Auf verblüffende Art hatte der Klarinettist Nikolaj Abramson für seine per se schon ungewöhnliche Trio-Besetzung (Akkordeon, Violoncello, Klarinette) Tango-taugliche Momente jener Klassik-Giganten zu Tage gefördert und so einander zugeordnet, dass diese Sequenzen nun wie originäre Tangos daher kamen. Die starke Rhythmik der Brahms'schen Ungarischen Tänze erwiesen sich als geradezu prädestiniert, in Tangoklänge umgeformt zu werden wie auch die fließende Moll-Melodik und bittersüße Melancholie in den Stücken von Schubert und Mendelssohn-Bartholdy. Die Musiker, noch dazu mit feiner Selbstironie agierend, spielten hinreißend auf der Gefühlsskala des Tango-Universums.

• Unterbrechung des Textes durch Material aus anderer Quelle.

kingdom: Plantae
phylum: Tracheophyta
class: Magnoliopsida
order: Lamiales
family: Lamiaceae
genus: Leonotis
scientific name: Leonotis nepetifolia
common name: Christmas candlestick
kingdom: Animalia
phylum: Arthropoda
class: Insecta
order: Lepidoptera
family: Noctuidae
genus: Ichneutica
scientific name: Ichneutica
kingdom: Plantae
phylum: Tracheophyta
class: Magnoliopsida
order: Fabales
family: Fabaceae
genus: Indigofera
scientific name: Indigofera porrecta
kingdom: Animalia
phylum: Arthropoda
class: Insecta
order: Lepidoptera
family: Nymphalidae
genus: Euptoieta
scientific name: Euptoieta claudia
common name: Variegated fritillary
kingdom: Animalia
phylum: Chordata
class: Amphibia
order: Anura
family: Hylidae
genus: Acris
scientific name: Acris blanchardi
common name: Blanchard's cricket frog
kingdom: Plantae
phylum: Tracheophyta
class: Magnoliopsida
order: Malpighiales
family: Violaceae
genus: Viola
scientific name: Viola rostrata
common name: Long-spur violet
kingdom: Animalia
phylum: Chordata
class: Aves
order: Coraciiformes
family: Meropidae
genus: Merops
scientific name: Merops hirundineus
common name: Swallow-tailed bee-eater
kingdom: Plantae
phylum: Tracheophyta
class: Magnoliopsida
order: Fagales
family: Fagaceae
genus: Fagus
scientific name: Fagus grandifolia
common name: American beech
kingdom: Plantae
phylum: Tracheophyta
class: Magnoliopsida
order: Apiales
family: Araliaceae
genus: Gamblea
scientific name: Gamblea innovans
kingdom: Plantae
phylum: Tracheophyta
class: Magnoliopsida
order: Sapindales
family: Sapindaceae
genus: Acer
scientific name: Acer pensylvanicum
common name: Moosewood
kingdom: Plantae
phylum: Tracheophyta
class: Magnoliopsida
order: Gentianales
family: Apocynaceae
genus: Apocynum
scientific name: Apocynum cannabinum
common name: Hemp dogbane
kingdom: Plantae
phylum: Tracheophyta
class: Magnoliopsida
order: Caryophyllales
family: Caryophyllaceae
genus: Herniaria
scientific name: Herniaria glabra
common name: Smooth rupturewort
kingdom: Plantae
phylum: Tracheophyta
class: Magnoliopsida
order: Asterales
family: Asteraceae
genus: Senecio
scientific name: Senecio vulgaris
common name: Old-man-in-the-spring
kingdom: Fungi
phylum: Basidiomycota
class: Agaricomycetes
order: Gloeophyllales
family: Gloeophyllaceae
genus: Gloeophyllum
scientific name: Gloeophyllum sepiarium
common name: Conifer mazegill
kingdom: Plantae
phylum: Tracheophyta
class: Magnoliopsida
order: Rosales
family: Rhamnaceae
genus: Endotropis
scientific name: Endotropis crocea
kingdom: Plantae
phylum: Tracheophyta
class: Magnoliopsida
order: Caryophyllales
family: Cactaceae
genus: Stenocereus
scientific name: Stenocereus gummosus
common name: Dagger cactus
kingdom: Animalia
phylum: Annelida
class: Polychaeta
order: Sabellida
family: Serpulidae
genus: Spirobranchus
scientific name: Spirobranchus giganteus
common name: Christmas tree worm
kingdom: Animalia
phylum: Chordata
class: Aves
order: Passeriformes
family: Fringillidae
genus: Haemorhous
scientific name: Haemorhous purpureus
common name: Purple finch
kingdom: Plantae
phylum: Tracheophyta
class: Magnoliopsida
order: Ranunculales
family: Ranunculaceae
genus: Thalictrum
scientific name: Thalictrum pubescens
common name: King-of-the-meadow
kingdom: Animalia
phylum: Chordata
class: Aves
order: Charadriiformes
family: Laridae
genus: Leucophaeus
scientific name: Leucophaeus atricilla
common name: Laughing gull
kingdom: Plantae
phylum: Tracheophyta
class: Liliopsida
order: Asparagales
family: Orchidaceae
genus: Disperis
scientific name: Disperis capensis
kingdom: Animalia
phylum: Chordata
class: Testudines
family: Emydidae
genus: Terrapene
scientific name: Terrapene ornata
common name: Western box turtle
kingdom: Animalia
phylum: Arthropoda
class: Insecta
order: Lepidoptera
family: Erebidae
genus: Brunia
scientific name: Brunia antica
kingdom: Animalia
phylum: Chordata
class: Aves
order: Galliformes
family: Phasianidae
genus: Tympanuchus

Die dunkle Locke, die dem leidenschaftlichen Arthur Hornig am Cello immer wieder wirkungsvoll ins Gesicht fiel, gehörte ebenso dazu wie die aberwitzigen Fingerbewegungen von Jan Jachmann auf seinem Akkordeon oder das schelmische hervorblitzende rote Sakkofutter des Klarinettisten.

Zwei Zugaben erklatschten sich die kleine Schar hochinteressierter Zuhörer. Noch einmal verlor man sich in Tangoklängen, bevor es in Halles Kneipenmeile auf der Sternstraße sogar noch Tango zum Tanzen gab: Ein hallesches Tango-Studio nutzte den Augenblick für schrittsichere Eigenwerbung.